In [None]:
%%capture
!pip install pandas scikit-learn numpy matplotlib torch
!kaggle competitions download titanic
!unzip -o titanic.zip

In [None]:
import pandas as pd

# Model I: Birkenhead Model

To get things going, we can make an easy first pass model that operates on the knowledge that women and children were prioritized evacuation under the [Birkenhead drill](https://en.wikipedia.org/wiki/Women_and_children_first).  Simply put, if you are a woman or under the age of 13, the model will predict that the individual survives.

In [None]:
train = pd.read_csv("train.csv")
test = pd.read_csv("test.csv")
train.sample(5)

In [None]:
child_age = 12.0

# Keep sex and age columns
reduced = train[["Sex", "Age", "Survived"]].copy()
reduced.Sex = (reduced.Sex == "female").astype(int)
reduced.Age = (reduced.Age <= child_age).astype(int)
reduced["predicted"] = reduced.Sex | reduced.Age
train_acc = (reduced.predicted == reduced.Survived).mean()
sex_only = (reduced.Sex == reduced.Survived).mean()
print(f"Birkenhead drill train accuracy: {train_acc * 100:.2f}%")
print(f"Sex only train accuracy: {sex_only * 100:.2f}%")

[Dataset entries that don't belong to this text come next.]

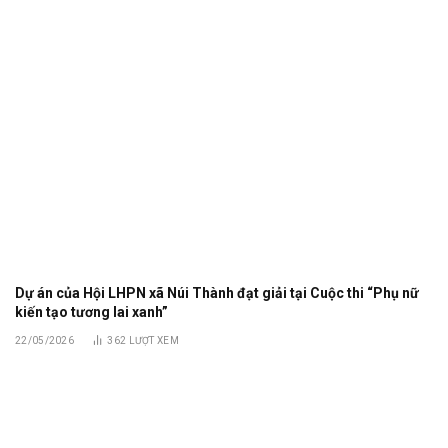
Dự án của Hội LHPN xã Núi Thành đạt giải tại Cuộc thi “Phụ nữ
kiến tạo tương lai xanh”
22/05/2026
362
LƯỢT XEM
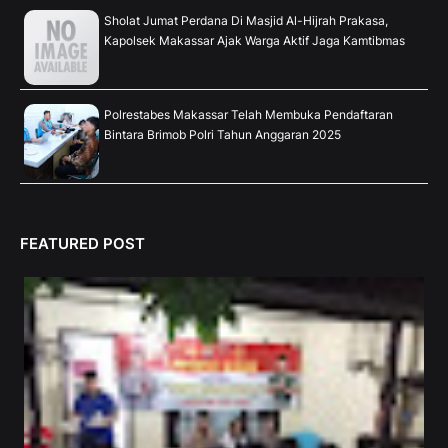
Sholat Jumat Perdana Di Masjid Al-Hijrah Prakasa,
Kapolsek Makassar Ajak Warga Aktif Jaga Kamtibmas
Polrestabes Makassar Telah Membuka Pendaftaran
Bintara Brimob Polri Tahun Anggaran 2025
FEATURED POST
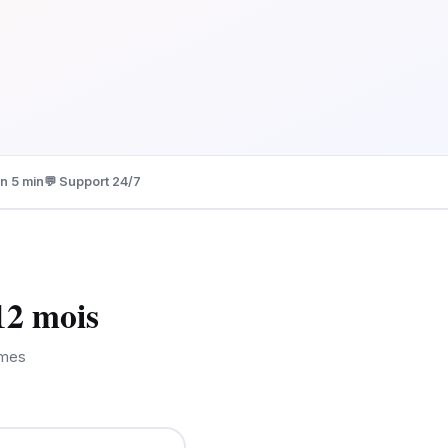
on 5 min
💬 Support 24/7
12 mois
îmes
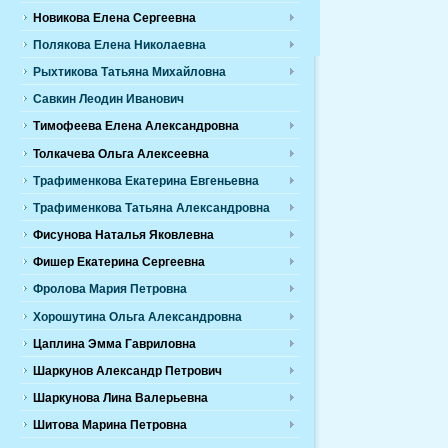
Новикова Елена Сергеевна
Полякова Елена Николаевна
Рыхтикова Татьяна Михайловна
Савкин Леодин Иванович
Тимофеева Елена Александровна
Толкачева Ольга Алексеевна
Трафименкова Екатерина Евгеньевна
Трафименкова Татьяна Александровна
Фисунова Наталья Яковлевна
Фишер Екатерина Сергеевна
Фролова Мария Петровна
Хорошутина Ольга Александровна
Цаплина Эмма Гавриловна
Шаркунов Александр Петрович
Шаркунова Лина Валерьевна
Шитова Марина Петровна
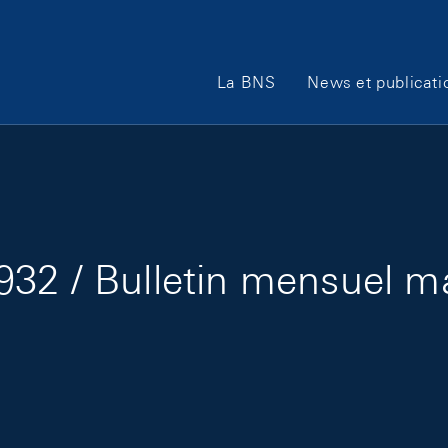
Main Navigation
La BNS
News et publicati
32 / Bulletin mensuel m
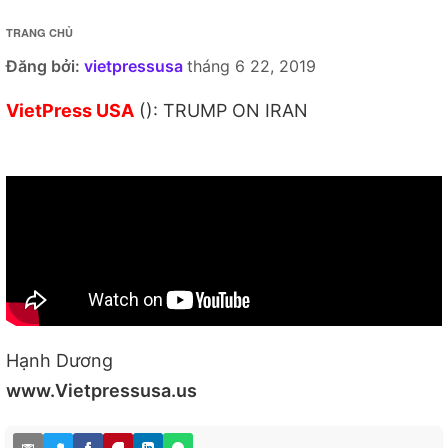
TRANG CHỦ
Đăng bởi:
vietpressusa
tháng 6 22, 2019
VietPress USA
(): TRUMP ON IRAN
Hạnh Dương
www.Vietpressusa.us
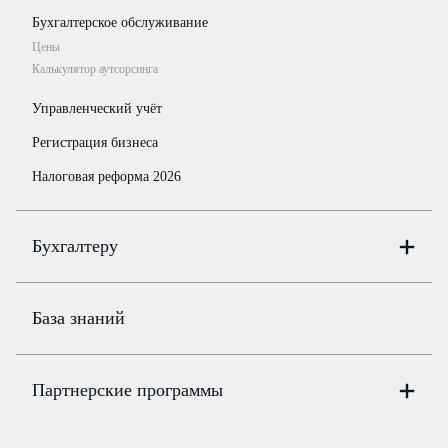
Бухгалтерское обслуживание
Цены
Калькулятор аутсорсинга
Управленческий учёт
Регистрация бизнеса
Налоговая реформа 2026
Бухгалтеру
Онлайн-бухгалтерия
Цены
База знаний
Бюро
Цены
Партнерские программы
Консультации по учёту и налогам
Правовая база
Для официальных представителей
База бланков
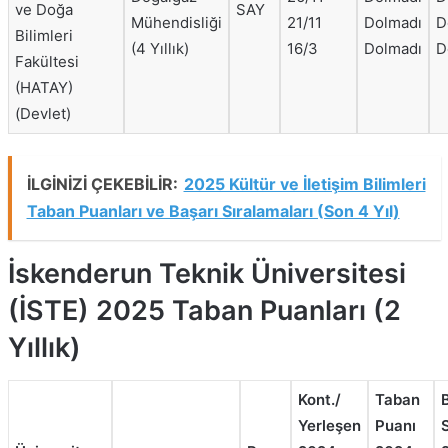
ve Doğa
SAY
Mühendisliği
21/11
Dolmadı
D
Bilimleri
(4 Yıllık)
16/3
Dolmadı
D
Fakültesi
(HATAY)
(Devlet)
İLGİNİZİ ÇEKEBİLİR:
2025 Kültür ve İletişim Bilimleri
Taban Puanları ve Başarı Sıralamaları (Son 4 Yıl)
İskenderun Teknik Üniversitesi
(İSTE) 2025 Taban Puanları (2
Yıllık)
Kont./
Taban
Yerleşen
Puanı
S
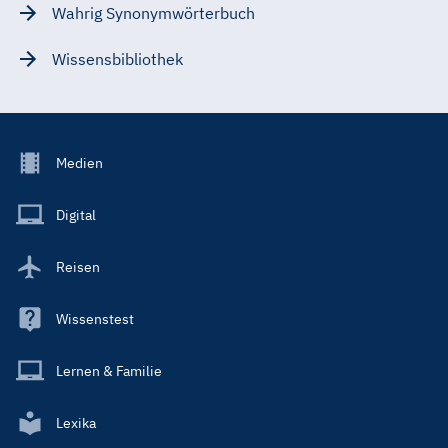
Wahrig Synonymwörterbuch
Wissensbibliothek
Footer
Medien
Menu
Main
Digital
Reisen
Wissenstest
Lernen & Familie
Lexika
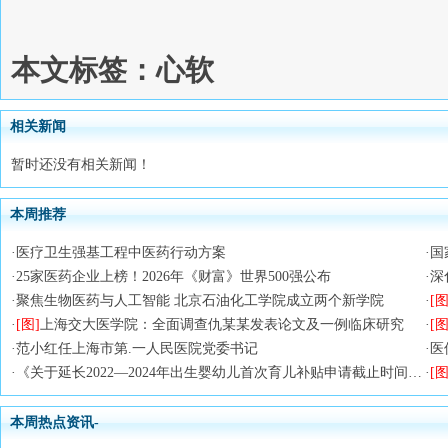
本文标签：心软
相关新闻
暂时还没有相关新闻！
本周推荐
·
医疗卫生强基工程中医药行动方案
·
国
·
25家医药企业上榜！2026年《财富》世界500强公布
·
深
·
聚焦生物医药与人工智能 北京石油化工学院成立两个新学院
·
[图
·
[图]
上海交大医学院：全面调查仇某某发表论文及一例临床研究
·
[图
·
范小红任上海市第.一人民医院党委书记
·
医
·
《关于延长2022—2024年出生婴幼儿首次育儿补贴申请截止时间的通知》政策解读
·
[图
本周热点资讯-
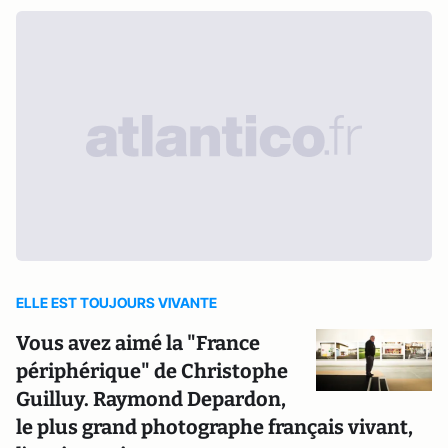
ELLE EST TOUJOURS VIVANTE
Vous avez aimé la "France
périphérique" de Christophe
Guilluy. Raymond Depardon,
le plus grand photographe français vivant,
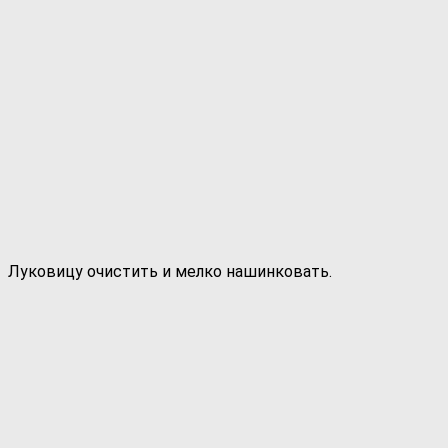
Луковицу очистить и мелко нашинковать.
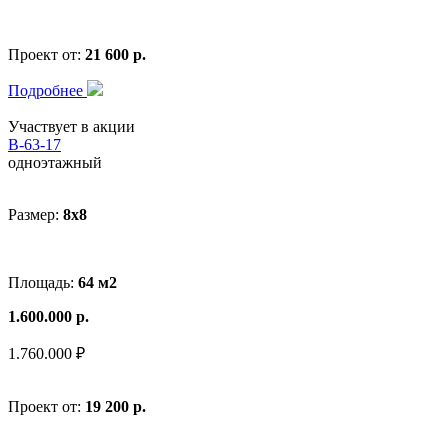
Проект от:
21 600 р.
Подробнее
Участвует в акции
В-63-17
одноэтажный
Размер:
8x8
Площадь:
64 м2
1.600.000 р.
1.760.000 ₽
Проект от:
19 200 р.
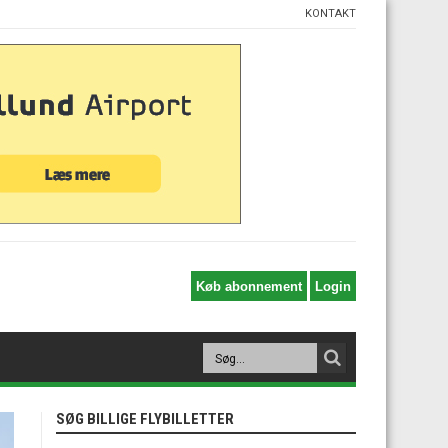
KONTAKT
SØG BILLIGE FLYBILLETTER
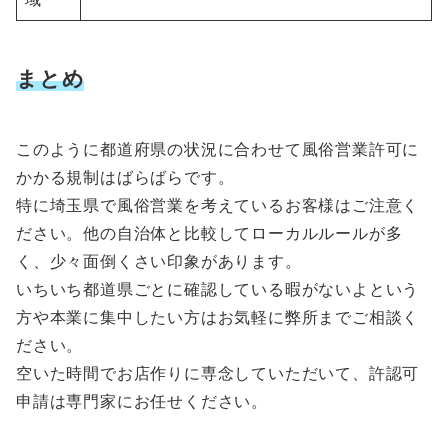
まとめ
このように都道府県の状況に合わせて風俗営業許可に
かかる規制はばらばらです。
特に埼玉県で風俗営業を考えているお客様はご注意く
ださい。他の自治体と比較してローカルルールが多
く、少々面倒くさい印象があります。
いちいち都道県ごとに確認している暇がないよという
方や本業に集中したい方はお気軽に弊所までご相談く
ださい。
空いた時間でお店作りに専念していただいて、許認可
申請は専門家にお任せください。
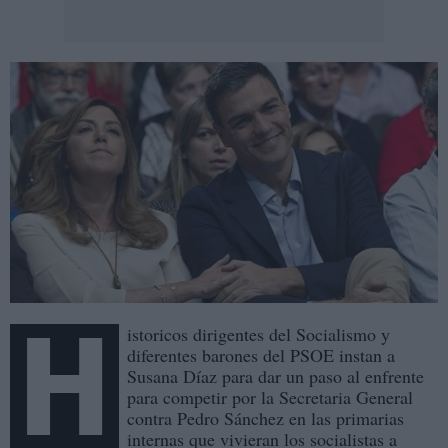
H
istoricos dirigentes del Socialismo y
diferentes barones del PSOE instan a
Susana Díaz para dar un paso al enfrente
para competir por la Secretaria General
contra Pedro Sánchez en las primarias
internas que vivieran los socialistas a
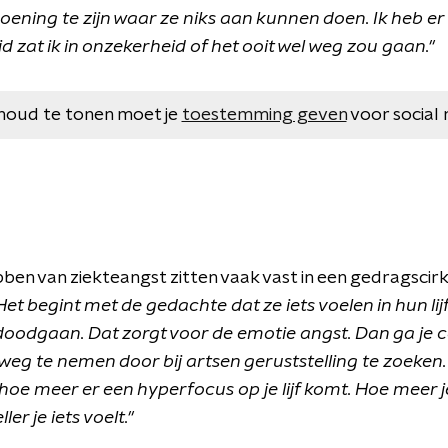
ning te zijn waar ze niks aan kunnen doen. Ik heb er
ijd zat ik in onzekerheid of het ooit wel weg zou gaan."
houd te tonen moet je
toestemming geven
voor social 
ben van ziekteangst zitten vaak vast in een gedragscirke
Het begint met de gedachte dat ze iets voelen in hun lij
oodgaan. Dat zorgt voor de emotie angst. Dan ga je co
weg te nemen door bij artsen geruststelling te zoeken
hoe meer er een hyperfocus op je lijf komt. Hoe meer j
er je iets voelt."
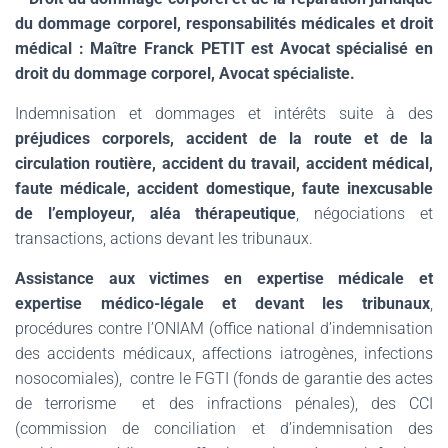
du dommage corporel, responsabilités médicale
s et droit
médical :
Maître Franck PETIT est Avocat spécialisé en
droit du dommage corporel, Avocat spécialiste.
Indemnisation et dommages et intérêts suite à des
préjudices corporels, accident de la route et de la
circulation routière, accident du travail, accident médical,
faute médicale, accident domestique, faute inexcusable
de l’employeur, aléa thérapeutique
, négociations et
transactions, actions devant les tribunaux.
Assistance aux victimes en expertise médicale et
expertise médico-légale et devant les tribunaux
,
procédures contre l’ONIAM (office national d’indemnisation
des accidents médicaux, affections iatrogènes, infections
nosocomiales), contre le FGTI (fonds de garantie des actes
de terrorisme et des infractions pénales), des CCI
(commission de conciliation et d’indemnisation des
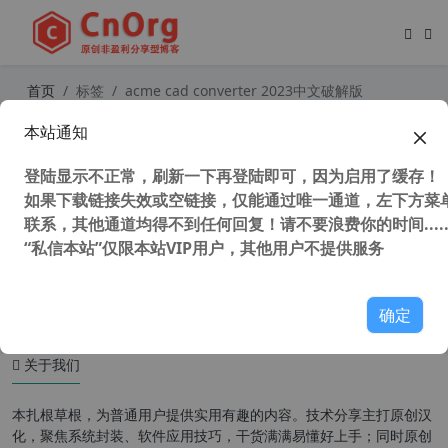
首页
标签
acme cad converter 2023中文破解版
本站通知
Acme CAD Converter 2023 8.10.6.1
560 汉化中文版 小巧CAD看图软件 支
登陆显示不正常，刷新一下再登陆即可，因为启用了缓存！
持批量转换
如果下载链接失效或空链接，仅能通过唯一通道，左下方菜单
联系，其他通道均得不到任何回复！请不要浪费你的时间.....
“私信本站”仅限本站VIP用户，其他用户不提供服务
48,218 次浏览
图形图像
确定
关于我们
本扎根草根，为普通用户提供实用有趣的内容。技术分享主打原创汉
化，聚焦系统封装、软件应用技巧，干货满满易懂好上手；同时原创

# Write out the submission
bh_test = test[["PassengerId", "Sex", "Age"]].copy()
bh_test.Sex = (bh_test.Sex == "female").astype(int)
bh_test.Age = (bh_test.Age <= child_age).astype(int)
bh_test["Survived"] = bh_test.Sex | bh_test.Age
bh_test.to_csv("birkenhead.csv", columns=["PassengerId", "Survived"], index=False)

In [None]:
#!kaggle competitions submit titanic -f birkenhead.csv -m "Naive Model"

Not bad!  For such a simple model we are at nearly 80% accurate.  Adjusting for children didn't make much of a difference, but it did give us an extra half a percent or so.  

# Data Preparation

Before trying out any more sophisticated models, let's try to clean up our data to get the most out of what we have.  There are a lot of variables that may be missing entries and string fields that we could convert into categorical columns like we did for sex in our naive model.